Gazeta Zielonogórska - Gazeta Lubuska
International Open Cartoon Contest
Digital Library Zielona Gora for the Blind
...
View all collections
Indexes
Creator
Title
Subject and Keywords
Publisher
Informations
──────────────────────────────
Copy every line of the items above word for word, keeping each on its own line.

> **RESULT BELOW**:
Gazeta Zielonogórska - Gazeta Lubuska
International Open Cartoon Contest
Digital Library Zielona Gora for the Blind
...
View all collections
Indexes
Creator
Title
Subject and Keywords
Publisher
Informations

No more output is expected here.